Компонент	Требование
Контроллер домена	Windows Server 2012 R2 и выше
Клиентские ОС	Windows 7 SP1 / 8.1 / 10 / 11 (64-bit)
Права	Администратор домена
Дистрибутив приложения	Файл установщика .msi (MSI-пакет)
Сетевой ресурс	DFS или общий SMB-каталог, доступный всем компьютерам

Подготовка дистрибутива

Проверка MSI-пакета

Перед публикацией убедитесь, что пакет корректно устанавливается в тихом режиме. Выполните тестовую установку на изолированной машине:

msiexec /i "MIKO CTI 4.9.226.msi" /qn /l*v "C:\Temp\install.log"

Проверьте лог install.log на наличие ошибок.

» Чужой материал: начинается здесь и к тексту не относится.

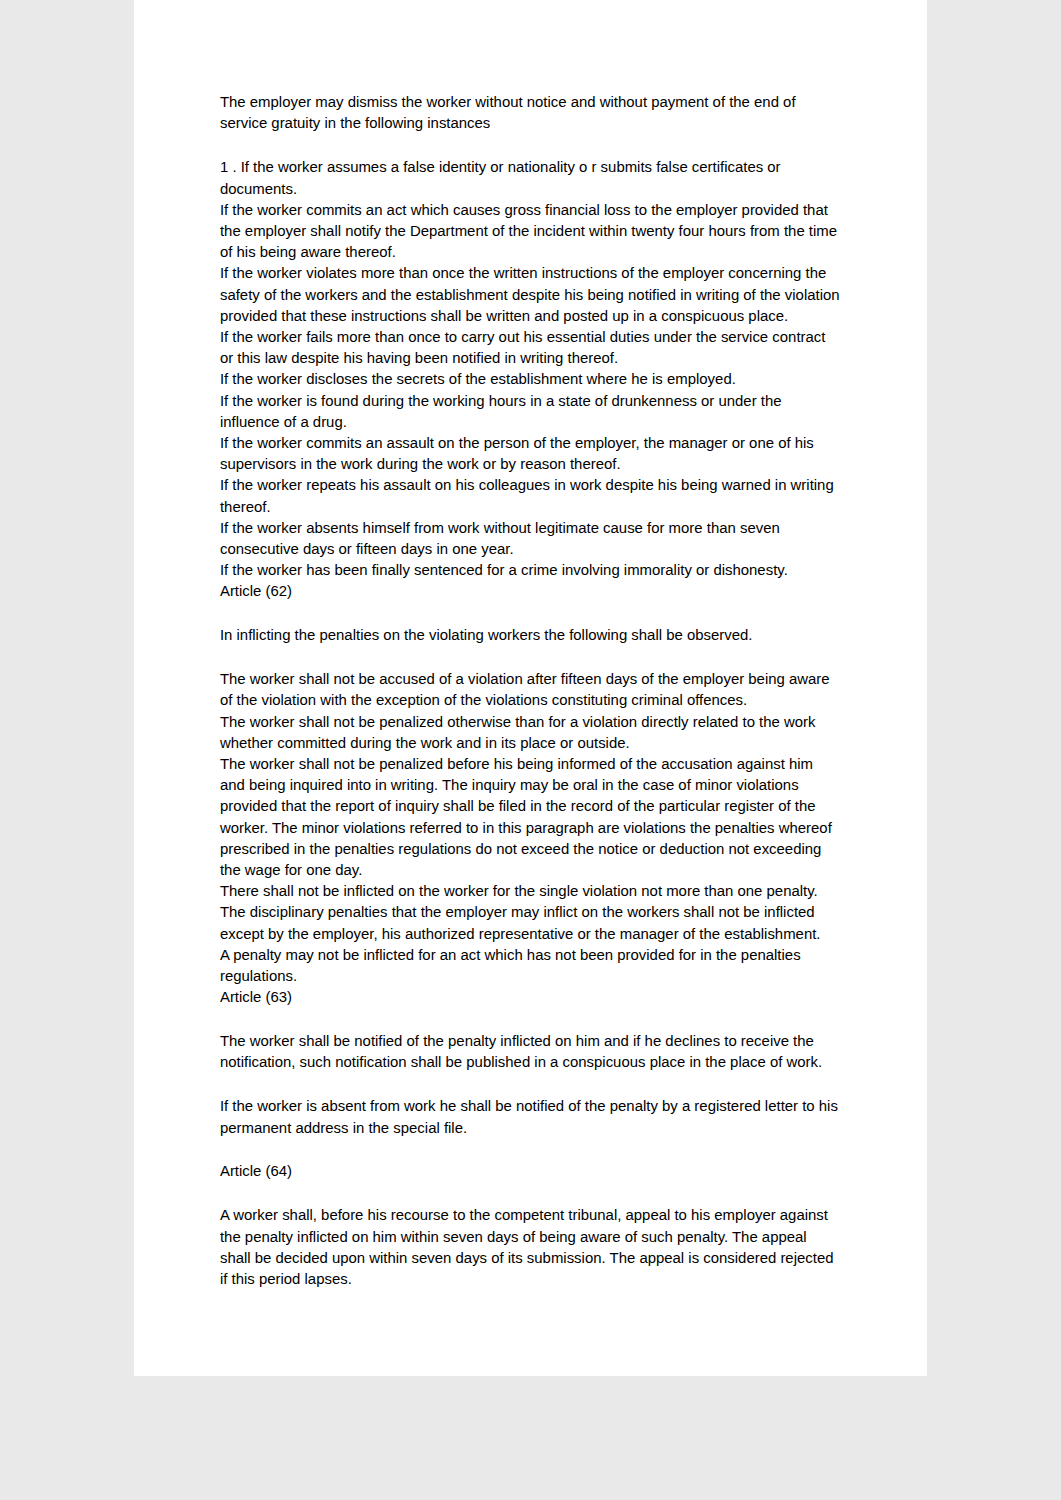The employer may dismiss the worker without notice and without payment of the end of service gratuity in the following instances
1 . If the worker assumes a false identity or nationality o r submits false certificates or documents.
If the worker commits an act which causes gross financial loss to the employer provided that the employer shall notify the Department of the incident within twenty four hours from the time of his being aware thereof.
If the worker violates more than once the written instructions of the employer concerning the safety of the workers and the establishment despite his being notified in writing of the violation provided that these instructions shall be written and posted up in a conspicuous place.
If the worker fails more than once to carry out his essential duties under the service contract or this law despite his having been notified in writing thereof.
If the worker discloses the secrets of the establishment where he is employed.
If the worker is found during the working hours in a state of drunkenness or under the influence of a drug.
If the worker commits an assault on the person of the employer, the manager or one of his supervisors in the work during the work or by reason thereof.
If the worker repeats his assault on his colleagues in work despite his being warned in writing thereof.
If the worker absents himself from work without legitimate cause for more than seven consecutive days or fifteen days in one year.
If the worker has been finally sentenced for a crime involving immorality or dishonesty.
Article (62)
In inflicting the penalties on the violating workers the following shall be observed.
The worker shall not be accused of a violation after fifteen days of the employer being aware of the violation with the exception of the violations constituting criminal offences.
The worker shall not be penalized otherwise than for a violation directly related to the work whether committed during the work and in its place or outside.
The worker shall not be penalized before his being informed of the accusation against him and being inquired into in writing. The inquiry may be oral in the case of minor violations provided that the report of inquiry shall be filed in the record of the particular register of the worker. The minor violations referred to in this paragraph are violations the penalties whereof prescribed in the penalties regulations do not exceed the notice or deduction not exceeding the wage for one day.
There shall not be inflicted on the worker for the single violation not more than one penalty.
The disciplinary penalties that the employer may inflict on the workers shall not be inflicted except by the employer, his authorized representative or the manager of the establishment.
A penalty may not be inflicted for an act which has not been provided for in the penalties regulations.
Article (63)
The worker shall be notified of the penalty inflicted on him and if he declines to receive the notification, such notification shall be published in a conspicuous place in the place of work.
If the worker is absent from work he shall be notified of the penalty by a registered letter to his permanent address in the special file.
Article (64)
A worker shall, before his recourse to the competent tribunal, appeal to his employer against the penalty inflicted on him within seven days of being aware of such penalty. The appeal shall be decided upon within seven days of its submission. The appeal is considered rejected if this period lapses.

Код возврата 0 означает успешную установку.

Размещение MSI-пакета на сетевом ресурсе

Создайте папку в выделенном каталоге в DFS или на файловом сервере:

Создайте сетевую папку для дистрибутивов:
```
mkdir \\fileserver\Distrib\MikoCTI
```
Скопируйте MSI-файл в созданный каталог MikoCTI
Настройте права доступа для папки MikoCTI. Папка должна быть доступна для чтения группе «Компьютеры домена» (Domain Computers)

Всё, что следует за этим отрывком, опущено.